ACLU: "Q- The Second Amendment says 'the right of the people to keep and bear arms shall not be infringed.' Doesn't it mean just that?

A- There is more to the Second Amendment than just the last 14 words. Most of the debate on the Amendment has focused on its final phrase and entirely ignores the first phrase: 'A well regulated militia, being necessary to the security of a free State...' And to dissect the Amendment is to destroy its context.

While some scholars have suggested that the Amendment gives individuals the constitutional right to bear arms, still others have argued for discarding the Amendment as irrelevant and out of date.

However, the vast majority of constitutional experts agree that the right to keep and bear arms was intended to apply only to members of state-run citizen militias."

DC: The ACLU places unwarranted emphasis on the Amendment's subordinate preamble while providing no evidence for its opinions. In his book Stopping Power: Why 70 Million Americans Own Guns, author J. Neil Schulman asked two of the country's foremost English usage experts to interpret the meaning of the Second Amendment. Their independently-derived conclusions supported "what many knew all along: the Constitution of the United States unconditionally protects the people's right to keep and bear arms, forbidding all government formed under the Constitution from abridging that right."

Perhaps it would be instructive to look at intellectual precedents of the Amendment, and to realize that their development into final form was an evolutionary process, subject to debate and revision. This also provides insight into what was common understanding at the time.

Article 17 of the North Carolina Convention's August 1, 1788, Bill of Rights stated in part: "That the people have the right to keep and bear arms; that a well regulated militia, composed of the body of the people, trained to arms, is the proper, natural and safe defence of a free state..."

DATA SHOWN -

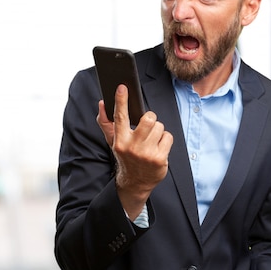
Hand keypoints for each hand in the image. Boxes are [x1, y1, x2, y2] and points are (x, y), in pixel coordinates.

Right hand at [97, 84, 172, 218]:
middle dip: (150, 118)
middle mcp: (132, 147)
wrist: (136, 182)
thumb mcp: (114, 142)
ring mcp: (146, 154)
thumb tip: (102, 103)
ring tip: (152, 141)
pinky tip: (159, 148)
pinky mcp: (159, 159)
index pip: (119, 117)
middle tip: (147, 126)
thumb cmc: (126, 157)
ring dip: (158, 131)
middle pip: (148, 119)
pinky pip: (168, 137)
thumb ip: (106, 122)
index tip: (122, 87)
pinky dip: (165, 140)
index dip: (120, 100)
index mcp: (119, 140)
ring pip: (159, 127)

--

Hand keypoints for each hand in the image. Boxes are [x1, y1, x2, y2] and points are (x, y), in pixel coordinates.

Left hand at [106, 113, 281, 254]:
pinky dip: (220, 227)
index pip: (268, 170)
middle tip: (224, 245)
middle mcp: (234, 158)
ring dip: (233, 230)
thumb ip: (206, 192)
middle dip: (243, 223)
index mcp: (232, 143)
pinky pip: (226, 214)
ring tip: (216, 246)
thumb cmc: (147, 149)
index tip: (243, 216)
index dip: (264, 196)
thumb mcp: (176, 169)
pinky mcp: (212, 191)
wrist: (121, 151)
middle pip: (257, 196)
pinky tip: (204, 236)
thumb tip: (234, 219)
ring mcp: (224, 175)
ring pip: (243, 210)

WORK INSTRUCTIONS -
1. In the Second Amendment passage, what is the date of the North Carolina Convention's Bill of Rights?
2. Summarize the Second Amendment passage in two sentences.

PER-TASK ANSWERS -
1. August 1, 1788

2. The ACLU argues that the Amendment's opening militia phrase can't be ignored, and it says most constitutional experts agree the right to keep and bear arms was meant only for members of state-run citizen militias. The reply says the ACLU gives no evidence, cites two English usage experts who concluded that the Constitution unconditionally protects the people's right to keep and bear arms, and points to Article 17 of North Carolina's 1788 Bill of Rights as an earlier form of the Amendment.